Information shown:
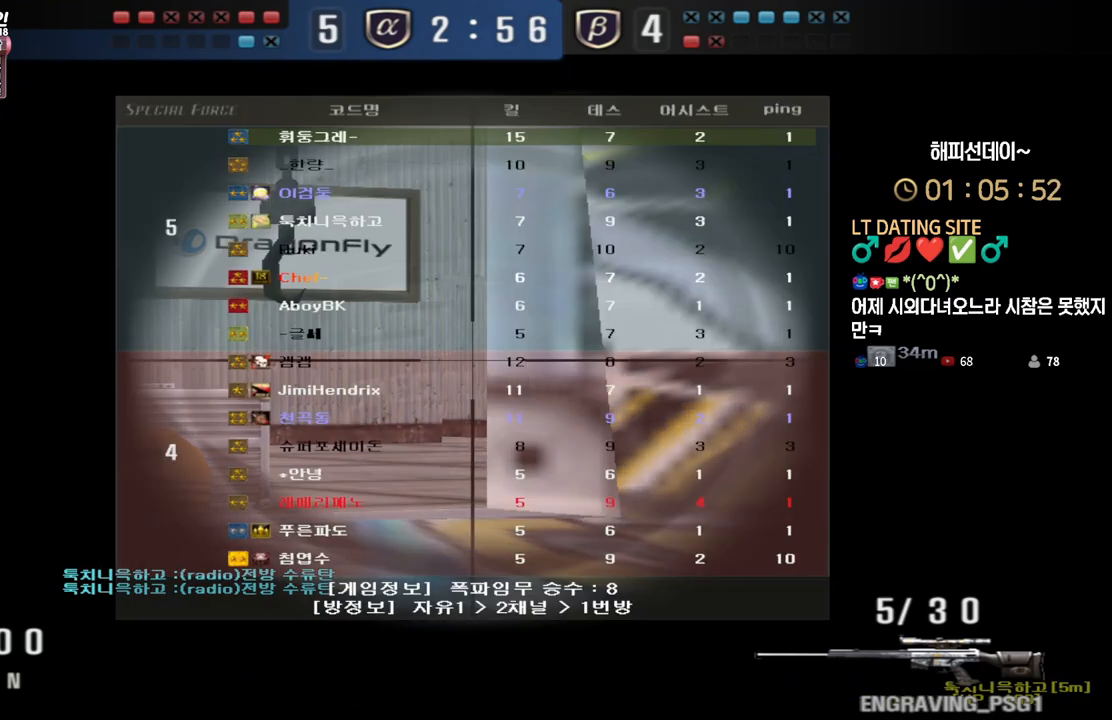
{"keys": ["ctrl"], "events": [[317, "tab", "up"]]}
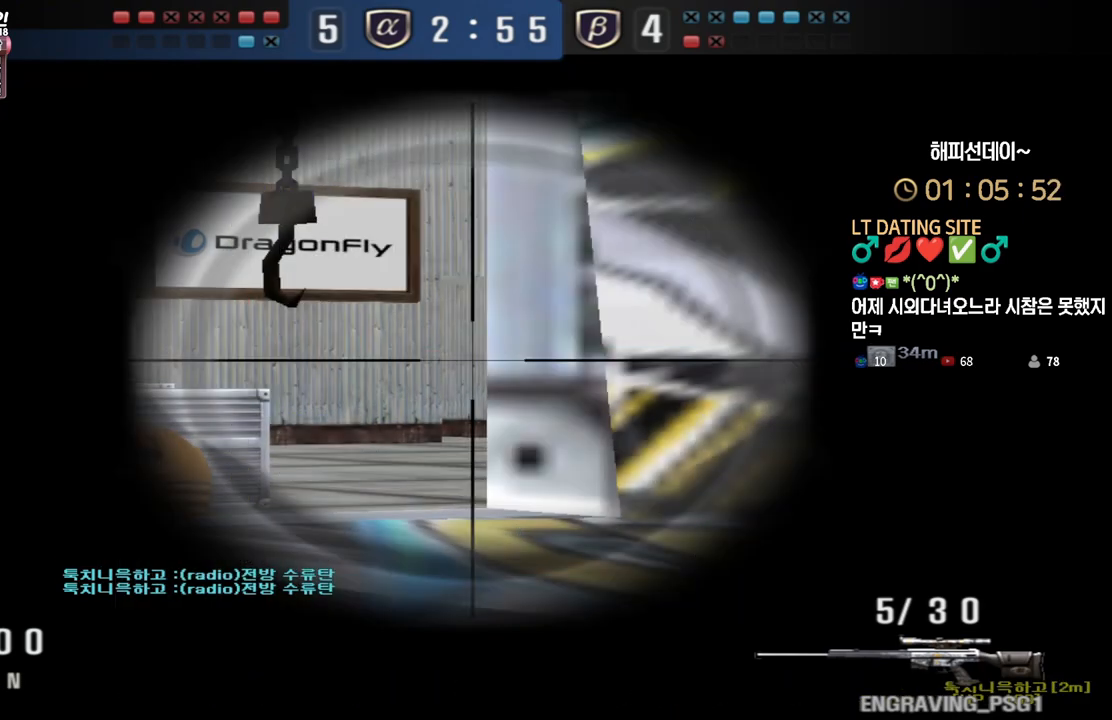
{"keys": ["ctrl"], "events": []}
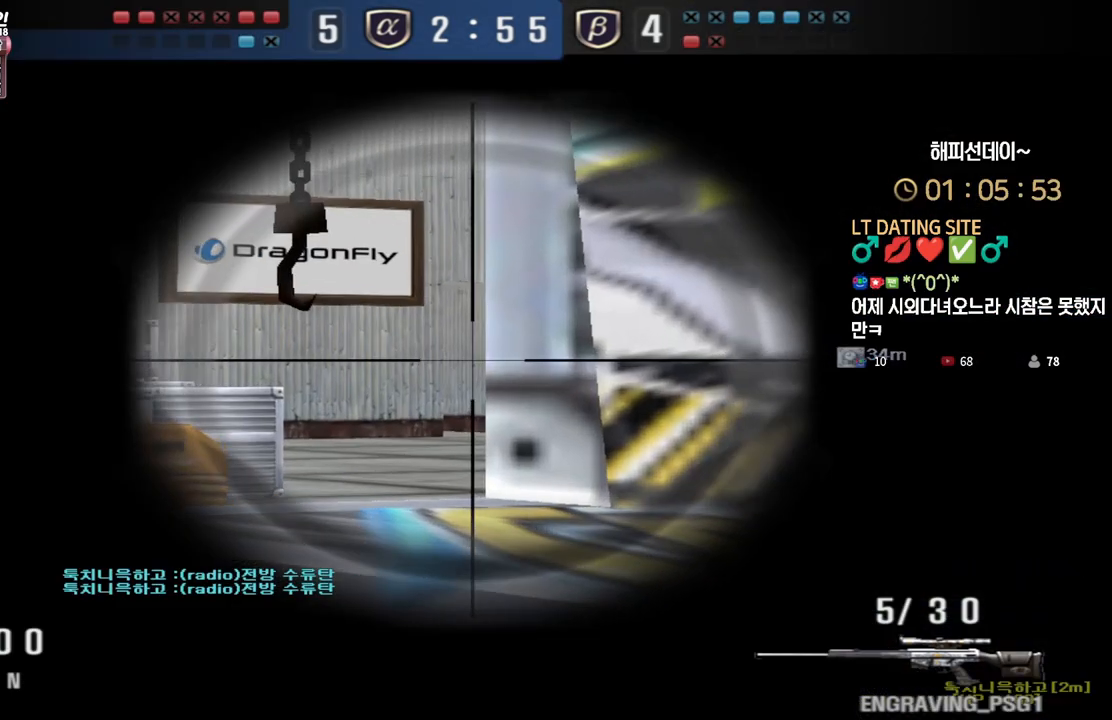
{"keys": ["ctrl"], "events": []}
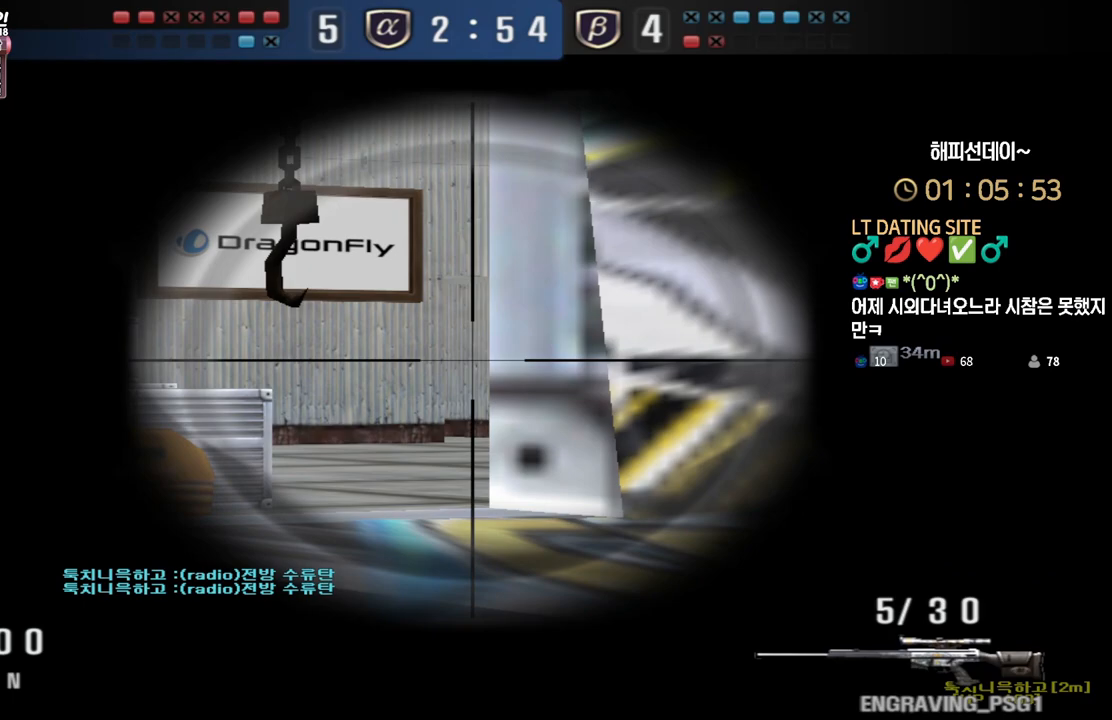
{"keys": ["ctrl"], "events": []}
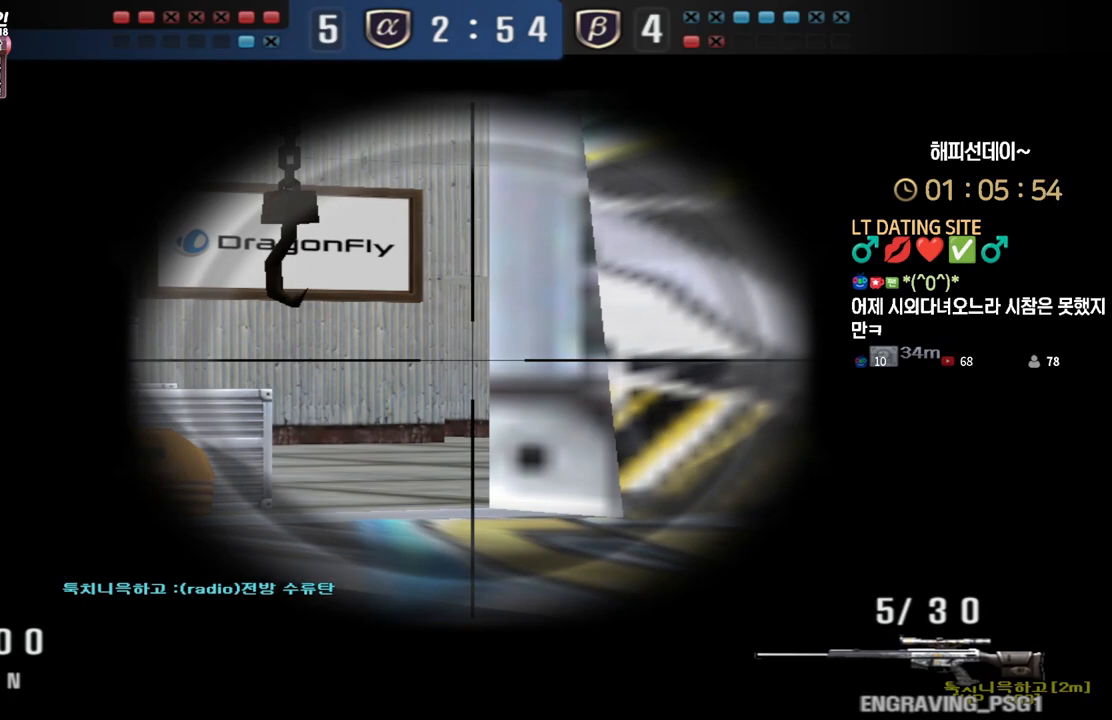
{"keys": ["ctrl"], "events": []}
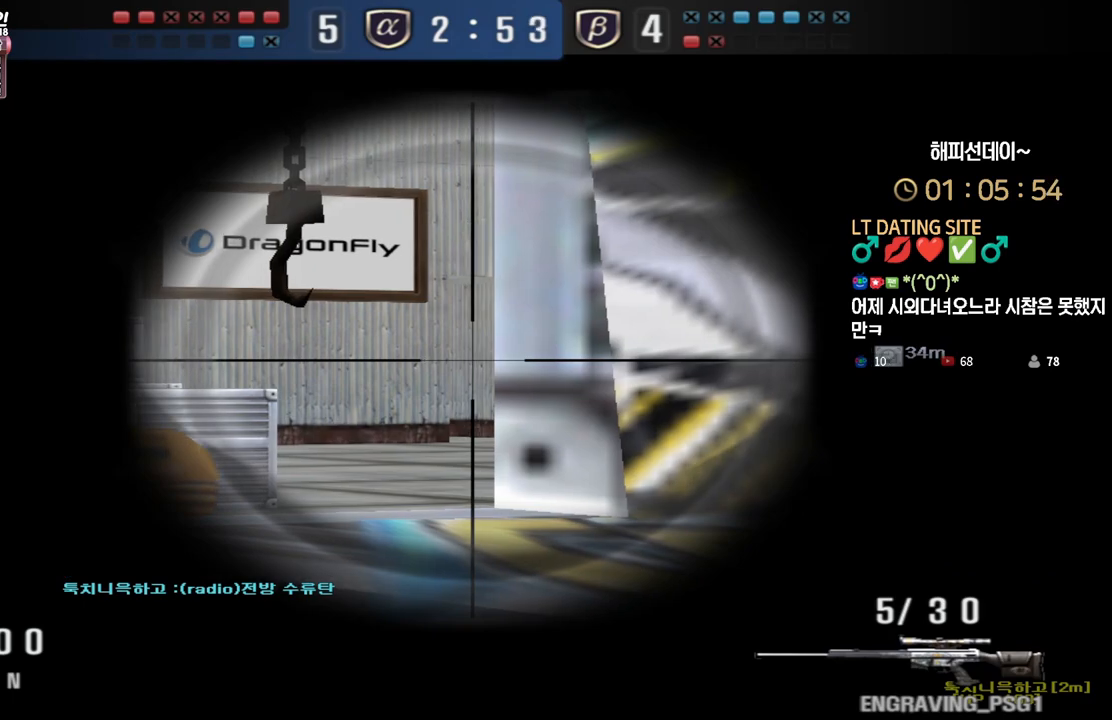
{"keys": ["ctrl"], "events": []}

Problem statement:
Reproduce the material word for word, but without its images.

Answer to this exercise:
{"keys": ["ctrl"], "events": [[317, "tab", "up"]]}
{"keys": ["ctrl"], "events": []}
{"keys": ["ctrl"], "events": []}
{"keys": ["ctrl"], "events": []}
{"keys": ["ctrl"], "events": []}
{"keys": ["ctrl"], "events": []}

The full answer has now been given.